___ EXERCISE DATA ___
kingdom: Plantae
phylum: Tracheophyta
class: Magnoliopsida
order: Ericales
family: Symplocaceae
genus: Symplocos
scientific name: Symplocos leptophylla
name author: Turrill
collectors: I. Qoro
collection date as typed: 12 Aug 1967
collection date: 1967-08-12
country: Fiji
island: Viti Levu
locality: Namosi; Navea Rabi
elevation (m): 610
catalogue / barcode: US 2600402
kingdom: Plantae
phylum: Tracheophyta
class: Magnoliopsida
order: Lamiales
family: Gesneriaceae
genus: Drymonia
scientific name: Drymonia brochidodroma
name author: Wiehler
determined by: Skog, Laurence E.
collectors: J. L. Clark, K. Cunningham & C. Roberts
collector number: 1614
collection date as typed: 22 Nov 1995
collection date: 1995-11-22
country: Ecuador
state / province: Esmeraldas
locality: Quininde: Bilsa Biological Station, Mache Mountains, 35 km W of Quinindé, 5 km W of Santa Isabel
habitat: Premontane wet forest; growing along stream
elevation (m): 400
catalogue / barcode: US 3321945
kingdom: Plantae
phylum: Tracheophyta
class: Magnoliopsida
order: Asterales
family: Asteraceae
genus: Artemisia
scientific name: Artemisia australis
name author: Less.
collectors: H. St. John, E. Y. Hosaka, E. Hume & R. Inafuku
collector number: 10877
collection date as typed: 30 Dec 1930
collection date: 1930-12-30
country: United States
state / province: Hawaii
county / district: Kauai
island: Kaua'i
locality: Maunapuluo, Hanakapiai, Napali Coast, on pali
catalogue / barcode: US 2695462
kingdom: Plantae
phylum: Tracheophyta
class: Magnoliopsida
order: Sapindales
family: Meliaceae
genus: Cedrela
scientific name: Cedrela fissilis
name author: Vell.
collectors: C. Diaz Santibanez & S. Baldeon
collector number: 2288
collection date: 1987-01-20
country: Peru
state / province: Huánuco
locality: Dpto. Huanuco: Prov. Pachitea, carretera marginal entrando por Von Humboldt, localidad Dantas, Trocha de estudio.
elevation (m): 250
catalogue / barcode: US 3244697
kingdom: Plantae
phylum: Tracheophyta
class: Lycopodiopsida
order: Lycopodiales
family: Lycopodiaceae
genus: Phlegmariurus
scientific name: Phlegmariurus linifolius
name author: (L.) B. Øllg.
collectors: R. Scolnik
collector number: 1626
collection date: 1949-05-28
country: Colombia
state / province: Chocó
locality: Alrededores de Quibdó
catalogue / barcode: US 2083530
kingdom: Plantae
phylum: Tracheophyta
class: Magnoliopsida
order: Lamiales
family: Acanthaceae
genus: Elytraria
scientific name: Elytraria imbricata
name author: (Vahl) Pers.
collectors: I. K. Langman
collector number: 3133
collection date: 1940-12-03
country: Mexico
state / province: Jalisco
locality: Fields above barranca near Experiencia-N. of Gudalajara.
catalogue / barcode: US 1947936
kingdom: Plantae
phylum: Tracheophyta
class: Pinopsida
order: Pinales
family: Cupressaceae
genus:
___
GOAL OF THE EXERCISE: Print the data above verbatim, line for line, from start to end.

ANSWER IN FULL:
kingdom: Plantae
phylum: Tracheophyta
class: Magnoliopsida
order: Ericales
family: Symplocaceae
genus: Symplocos
scientific name: Symplocos leptophylla
name author: Turrill
collectors: I. Qoro
collection date as typed: 12 Aug 1967
collection date: 1967-08-12
country: Fiji
island: Viti Levu
locality: Namosi; Navea Rabi
elevation (m): 610
catalogue / barcode: US 2600402
kingdom: Plantae
phylum: Tracheophyta
class: Magnoliopsida
order: Lamiales
family: Gesneriaceae
genus: Drymonia
scientific name: Drymonia brochidodroma
name author: Wiehler
determined by: Skog, Laurence E.
collectors: J. L. Clark, K. Cunningham & C. Roberts
collector number: 1614
collection date as typed: 22 Nov 1995
collection date: 1995-11-22
country: Ecuador
state / province: Esmeraldas
locality: Quininde: Bilsa Biological Station, Mache Mountains, 35 km W of Quinindé, 5 km W of Santa Isabel
habitat: Premontane wet forest; growing along stream
elevation (m): 400
catalogue / barcode: US 3321945
kingdom: Plantae
phylum: Tracheophyta
class: Magnoliopsida
order: Asterales
family: Asteraceae
genus: Artemisia
scientific name: Artemisia australis
name author: Less.
collectors: H. St. John, E. Y. Hosaka, E. Hume & R. Inafuku
collector number: 10877
collection date as typed: 30 Dec 1930
collection date: 1930-12-30
country: United States
state / province: Hawaii
county / district: Kauai
island: Kaua'i
locality: Maunapuluo, Hanakapiai, Napali Coast, on pali
catalogue / barcode: US 2695462
kingdom: Plantae
phylum: Tracheophyta
class: Magnoliopsida
order: Sapindales
family: Meliaceae
genus: Cedrela
scientific name: Cedrela fissilis
name author: Vell.
collectors: C. Diaz Santibanez & S. Baldeon
collector number: 2288
collection date: 1987-01-20
country: Peru
state / province: Huánuco
locality: Dpto. Huanuco: Prov. Pachitea, carretera marginal entrando por Von Humboldt, localidad Dantas, Trocha de estudio.
elevation (m): 250
catalogue / barcode: US 3244697
kingdom: Plantae
phylum: Tracheophyta
class: Lycopodiopsida
order: Lycopodiales
family: Lycopodiaceae
genus: Phlegmariurus
scientific name: Phlegmariurus linifolius
name author: (L.) B. Øllg.
collectors: R. Scolnik
collector number: 1626
collection date: 1949-05-28
country: Colombia
state / province: Chocó
locality: Alrededores de Quibdó
catalogue / barcode: US 2083530
kingdom: Plantae
phylum: Tracheophyta
class: Magnoliopsida
order: Lamiales
family: Acanthaceae
genus: Elytraria
scientific name: Elytraria imbricata
name author: (Vahl) Pers.
collectors: I. K. Langman
collector number: 3133
collection date: 1940-12-03
country: Mexico
state / province: Jalisco
locality: Fields above barranca near Experiencia-N. of Gudalajara.
catalogue / barcode: US 1947936
kingdom: Plantae
phylum: Tracheophyta
class: Pinopsida
order: Pinales
family: Cupressaceae
genus:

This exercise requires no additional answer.